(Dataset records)
+++++

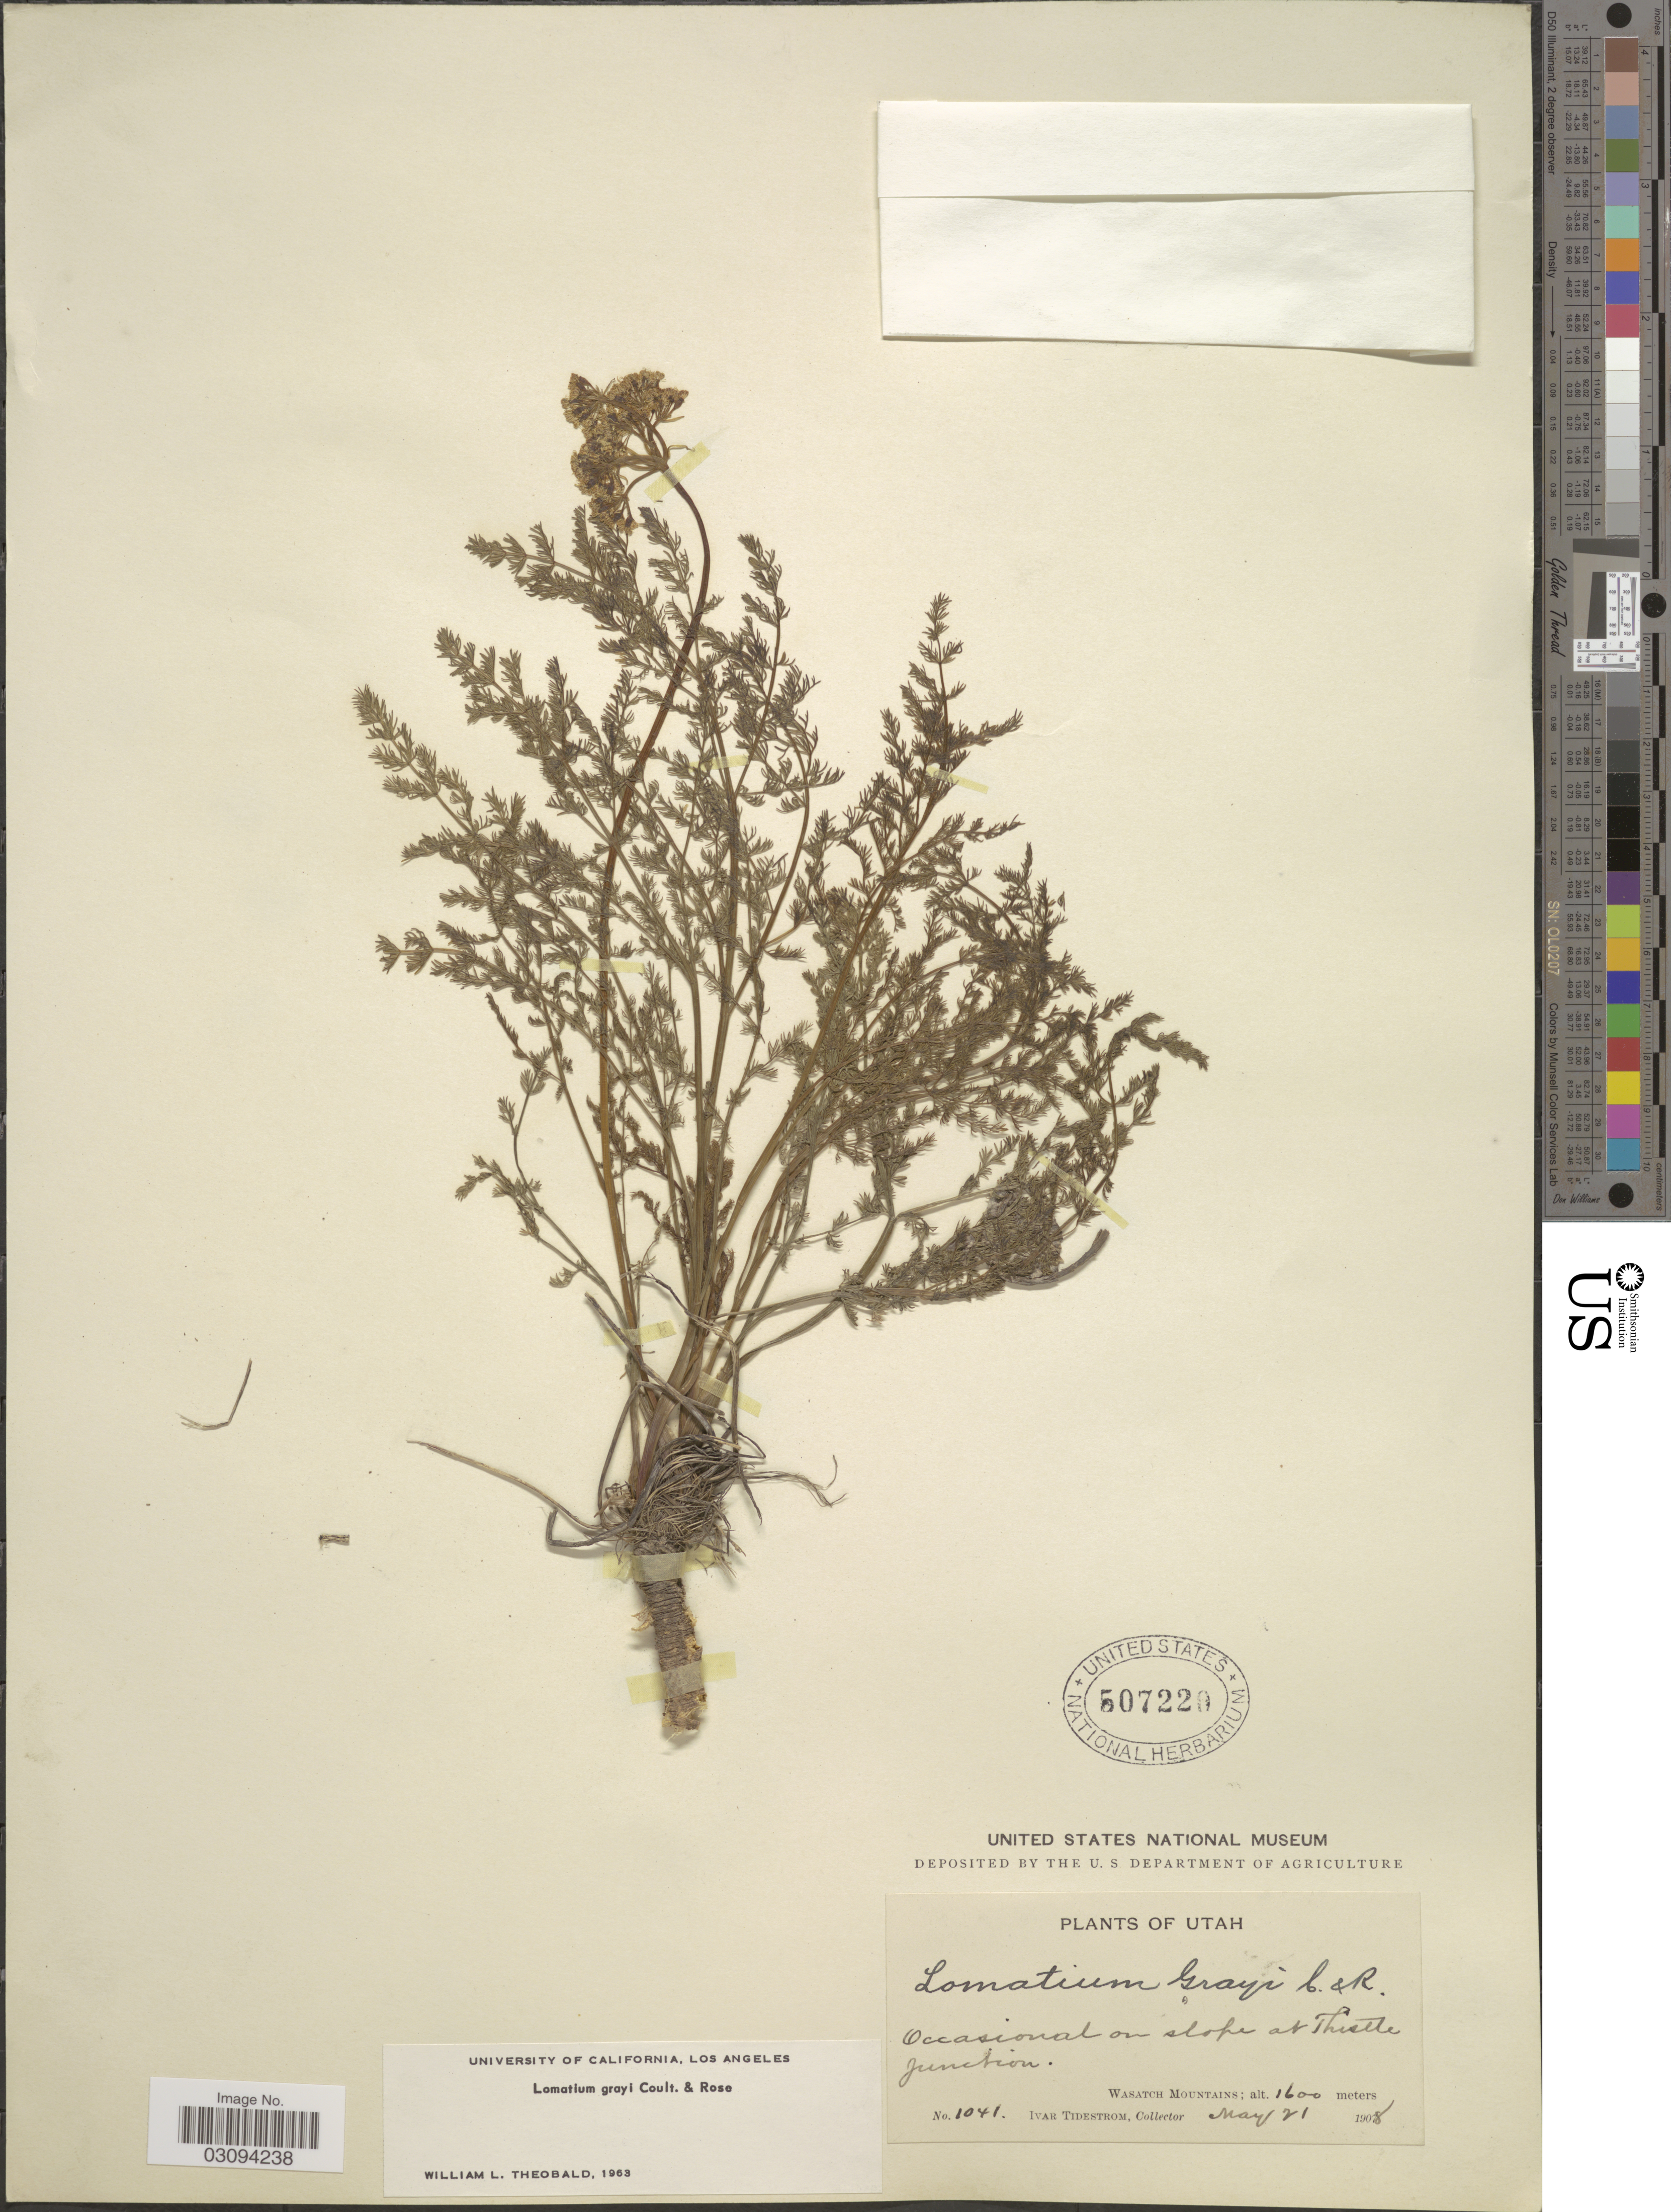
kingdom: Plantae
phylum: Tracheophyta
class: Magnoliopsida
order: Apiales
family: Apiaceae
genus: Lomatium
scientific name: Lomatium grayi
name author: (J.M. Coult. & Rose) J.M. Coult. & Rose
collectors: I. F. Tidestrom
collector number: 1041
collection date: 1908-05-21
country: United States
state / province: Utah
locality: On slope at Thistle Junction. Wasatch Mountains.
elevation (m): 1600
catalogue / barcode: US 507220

+++++

■ **Task requirements**:
Output every line of the records as a JSON list of strings, one string per line, skipping blank lines and leaving out the pictures.

■ **Answer to this exercise**:
[
  "kingdom: Plantae",
  "phylum: Tracheophyta",
  "class: Magnoliopsida",
  "order: Apiales",
  "family: Apiaceae",
  "genus: Lomatium",
  "scientific name: Lomatium grayi",
  "name author: (J.M. Coult. & Rose) J.M. Coult. & Rose",
  "collectors: I. F. Tidestrom",
  "collector number: 1041",
  "collection date: 1908-05-21",
  "country: United States",
  "state / province: Utah",
  "locality: On slope at Thistle Junction. Wasatch Mountains.",
  "elevation (m): 1600",
  "catalogue / barcode: US 507220"
]